Non viviamo in un Paese dove si verificano sempre le cause e non gli effetti. L’aforisma di Italo Calvino (Il barone rampante, 1957) va aggiornato: viviamo in un Paese dove la classe dirigente litiga sulle cause per nasconderne gli effetti. Così può minimizzare le sue porcate e continuare a officiare la sua liturgia: scandalo, propositi di rinnovamento, individuazione del capro espiatorio, autoassoluzione, oblio. I cittadini non devono sapere la verità. Gran parte della stampa obbedisce all’imperativo categorico e non dice nemmeno chi ha dato l’ordine: il Quirinale. Il gioco è pericoloso perché sappiamo che il presidente Sergio Mattarella è animato dall’etica del bene comune, ma “un fatto è un fatto” (Leonardo Sciascia, C a ndido, 1977) e occultarlo incentiva incredulità e sospetti, a tutto vantaggio dell’e v e rsione da cui il Quirinale è circondato. Così dello scandalo che travolge la Giustizia si raccontano solo le cause: magistrati che si intercettano tra loro; le avventure del dottor Luca Palamara; il faccendiere Fabrizio Centofanti accusato di corrompere tutti quelli che frequenta fuorché quello con cui andava a cena più spesso, l’ex procuratore capo di Roma Giuseppe Pignatone; l’ex ministro Luca Lotti che vuole scegliersi il magistrato che deve indagare su di lui.
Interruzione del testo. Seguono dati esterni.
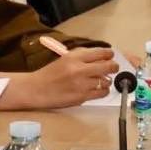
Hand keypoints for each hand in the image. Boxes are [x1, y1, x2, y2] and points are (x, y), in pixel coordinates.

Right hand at [0, 46, 117, 109]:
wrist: (36, 89)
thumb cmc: (50, 74)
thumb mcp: (64, 59)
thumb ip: (82, 56)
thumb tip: (101, 57)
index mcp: (74, 57)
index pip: (100, 52)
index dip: (109, 54)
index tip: (111, 56)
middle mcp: (79, 69)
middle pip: (108, 66)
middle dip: (114, 67)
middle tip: (113, 68)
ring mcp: (81, 84)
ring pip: (106, 81)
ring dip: (106, 81)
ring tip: (101, 81)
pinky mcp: (82, 97)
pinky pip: (102, 93)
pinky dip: (103, 91)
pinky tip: (97, 89)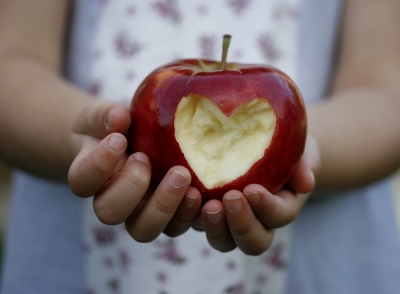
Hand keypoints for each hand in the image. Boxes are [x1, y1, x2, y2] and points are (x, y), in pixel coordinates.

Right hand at [67, 101, 197, 241]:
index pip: (82, 181)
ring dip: (163, 206)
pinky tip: (200, 192)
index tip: (118, 139)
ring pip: (143, 230)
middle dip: (131, 188)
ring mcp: (139, 213)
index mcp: (90, 177)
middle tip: (146, 159)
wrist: (129, 143)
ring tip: (182, 176)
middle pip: (110, 213)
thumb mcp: (102, 116)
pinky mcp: (166, 216)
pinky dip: (188, 213)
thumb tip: (119, 117)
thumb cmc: (114, 129)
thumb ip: (105, 116)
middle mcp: (111, 202)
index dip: (98, 165)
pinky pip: (175, 226)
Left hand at [195, 135, 320, 254]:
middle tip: (229, 199)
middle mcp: (255, 221)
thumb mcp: (300, 148)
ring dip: (214, 227)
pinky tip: (184, 193)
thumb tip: (306, 181)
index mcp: (280, 208)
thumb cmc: (282, 146)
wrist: (259, 143)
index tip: (253, 190)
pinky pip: (194, 223)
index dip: (266, 209)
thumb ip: (306, 163)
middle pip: (251, 242)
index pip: (278, 217)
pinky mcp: (204, 211)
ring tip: (206, 204)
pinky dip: (187, 214)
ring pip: (222, 240)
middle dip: (241, 225)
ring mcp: (228, 220)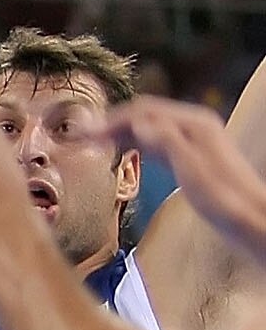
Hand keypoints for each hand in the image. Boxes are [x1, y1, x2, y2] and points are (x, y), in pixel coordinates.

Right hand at [96, 96, 265, 270]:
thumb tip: (135, 123)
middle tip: (81, 137)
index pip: (141, 110)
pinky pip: (157, 141)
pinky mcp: (192, 155)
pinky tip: (124, 153)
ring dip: (122, 133)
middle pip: (144, 115)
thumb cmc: (223, 198)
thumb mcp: (190, 168)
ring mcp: (194, 139)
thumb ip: (164, 141)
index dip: (110, 120)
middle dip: (112, 124)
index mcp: (192, 123)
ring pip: (149, 127)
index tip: (83, 132)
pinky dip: (136, 143)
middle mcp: (194, 125)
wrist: (250, 219)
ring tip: (95, 144)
MA PARLIAMO DEGLI EFFETTI. Tre giorni fa la Cassazione ha condannato definitivamente Cesare Geronzi, ex banchiere più potente d’Italia: quattro anni e sei mesi di reclusione per bancarotta fraudolenta. Con lui è stato condannato (tre anni e sei mesi) Matteo Arpe, ex amministratore delegato di Capitalia, la banca di cui Geronzi era presidente. Hanno contribuito al crac da 14 miliardi della Parmalat costringendo il patron Calisto Tanzi a strapagare l’acqua Ciappazzi a Giuseppe Ciarrapico per alleggerire il debito dell’imprenditore amico di Giulio Andreotti verso Capitalia. Geronzi ha commesso il reato a 67 anni, ora ne ha 84 e la sua carriera è finita da tempo: è stato fatto fuori con pochi giorni di processo dalla giustizia privata (in nome del più ricco) del potere finanziario, molto più efficiente di quella in nome del popolo italiano. Al re dei banchieri il sistema giudiziario ha concesso un bonus di 17 anni da presunto innocente, durante i quali, servito e riverito, ha pilotato la fusione di Capitalia in Unicredit, voluta per lui dalla Banca d’Italia per nascondere le voragini dei prestiti agli amici degli amici; è diventato presidente di Mediobanca e poi presidente delle Assicurazioni Generali; ha detto la sua in ogni partita di potere, compresa la nomina dei direttori del Corriere della Sera. E potremmo seguitare. Che il bancarottiere, vista l’età, non vada in carcere è un rammarico da miserabili. Dopo il servizietto che gli ha fatto la cupola di cui fu leader, Geronzi è un’altra persona e ha già pagato prezzi per lui molto più amari di qualche visita all’ospizio di Cesano Boscone. Ma la sua storia processuale è un effetto delle cause di cui sopra e pone il vero problema: a che cosa serve questa giustizia se non alle carriere di magistrati ambiziosi e/o amici degli imputati? La lentezza dei processi è frutto solo di inefficienza o anche della malafede di magistrati corrotti? Quanti imitatori di Geronzi, durante questi 17 anni, hanno spolpato le loro banche vedendo che il sistema giudiziario, male che vada, ti presenta il conto quando sei vecchio e fuori dai giochi? E quanti magistrati sono stati scoraggiati dal fare il proprio dovere vedendo che gli insabbiatori seriali e scientifici facevano carriera mentre gli onesti venivano infangati come rompicoglioni o, nella migliore delle ipotesi, come don Chisciotte un po’coglioni? Di questo dovrebbe discutere il Csm, anziché cercare vendette sui suoi complici del giorno prima.